When we talk about wellness, we often jump straight to access: access to healthcare, fresh food, childcare, and education. And while all of these are essential, there is something more foundational we must consider: the spaces that shape our daily lives. The sidewalks we walk, the trees that shade us, the parks where kids play, and the community centers where neighbors gather. These aren’t add-ons. They are essential infrastructure for community wellbeing. They shape who we are, what we value, and who we see as worthy of investment.

Healthy neighborhoods provide the conditions every person needs to thrive. They are places where residents can breathe clean air, enjoy nature, and feel a deep sense of connection and belonging. And in the face of a changing climate, they are also the front lines of adaptation and resilience.

The Climate Connection

At this year’s Prosperity Starts With Place conference, we had an urgent conversation about children, climate, and community led by our Vice President of Neighborhood Planning, Joe Fretwell. One truth came into sharp focus: our youngest residents are also our most climate-vulnerable. In places like Houston, one of the youngest and most racially diverse cities in the U.S., and also one of the most climate-threatened, children are breathing twice as fast as adults in air that is increasingly unsafe.

Our partners from the Low Income Investment Fund (LIIF) and Harris County presented a new framework to assess climate risks in child-serving infrastructure. The goal is to identify and invest in early care and education facilities that can withstand heatwaves, flooding, and other environmental pressures, because when we protect our children, we protect our future.

LIIF Vice President of Early Care and Education, Angie Garling, joined climate scientists, climate activists, and early childhood experts for conversations around climate and early childhood as part of the U.S. Early Years Climate Action Task Force. “Young children cannot speak for themselves, they cannot vote, yet they have the most at stake,” she shares. “It is our job to ensure that decision-makers prioritize young children and those who care for and nurture them.”

These conversations remind us that community wellbeing isn’t only about physical infrastructure, but about environments that actively support our most vulnerable. It’s about reimagining how we plan and build to ensure that the places where we live also help us live well. That’s where intentional design becomes a powerful tool for healing.

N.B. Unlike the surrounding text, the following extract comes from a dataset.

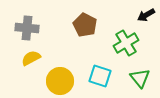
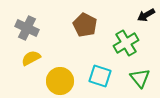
gray cross: rotated 20 degrees clockwise
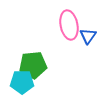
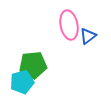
blue triangle: rotated 18 degrees clockwise
cyan pentagon: rotated 15 degrees counterclockwise
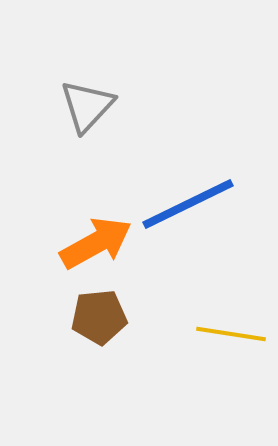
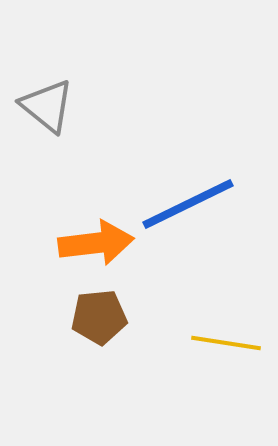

Spaces That Heal and Connect

The reality is that many neighborhoods, especially those that have experienced historical disinvestment, are not designed for people. They’re designed for speed. The recent Dangerous by Design report from Smart Growth America found that pedestrian fatalities are at a 40-year high. Black and Native American residents, older adults, and people in neighborhoods impacted by poverty are most at risk. In 2022 alone, more than 20 people per day were struck and killed while walking.

The numbers are staggering, but behind them are real lives—neighbors trying to get to work, the store, or school, often without safe routes or infrastructure.

Community leaders across the country are turning the tide. They’re redesigning streets with mixed-use paths, medians, and green spaces that make walking not only safer but more dignified. It’s a simple but powerful truth: when we make room for people, people thrive. These upgrades aren’t just about infrastructure. They’re about dignity. They send a clear message: your walk to the store, your trip to school, your daily life matters.

The Power of Third Spaces

Neighborhoods benefit from “third spaces,” those gathering places outside of home and work where connection happens. These parks, plazas, and porches are where life outside home and work happens. But these spaces have been slowly vanishing in many communities, especially those grappling with economic hardship or systemic challenges.

Sociologist Ray Oldenburg coined the term third spaces to describe the informal, accessible, and deeply important places for civic engagement. Their decline has real consequences: increased isolation, decreased mental health, and fraying social ties. When these spaces disappear, so does connection.

We must prioritize their revival, not as luxuries but as essentials. A shaded bench in a pocket park is both a cooling station and a conversation starter. A community garden cools the ground and grows belonging. These are design choices that fight both loneliness and heatstroke.

Designing for Wellness and Belonging

At Purpose Built Communities®, we understand that neighborhoods must be designed with intention. That may mean shading sidewalks with native trees to cool the urban heat islands. It can look like building bike lanes and pedestrian pathways that invite safe, active movement. Neighborhoods can turn empty lots into gathering spaces with play equipment, picnic tables, and greenery. They can ensure access to fresh food, clean water, and cultural expression through community-driven design.

Healthy neighborhoods are built for more than safety and accessibility. They are built for joy, dignity, and pride. It’s not just about what’s pretty, but about what protects, what connects, and what uplifts.

Investing in What Matters

In neighborhoods where Purpose Built Network Members are at work, you’ll find more than amenities. You’ll find places where generations of residents, new and legacy alike, feel valued. These are communities where people build lives filled with possibility.

Let’s stop thinking of green spaces, bike lanes, or shaded parks as “extras.” They are essential infrastructure. They cool our neighborhoods, buffer against floods, reduce air pollution, and raise spirits. They invite us outdoors, where community can bloom. And most importantly, they signal that a neighborhood, and its people, matter.

This isn’t just about climate adaptation or pedestrian safety, though it certainly includes both. It’s about fostering neighborhoods that feel like home in the fullest sense of the word. Where people don’t just live, but belong.

Let’s continue to build with that vision in mind.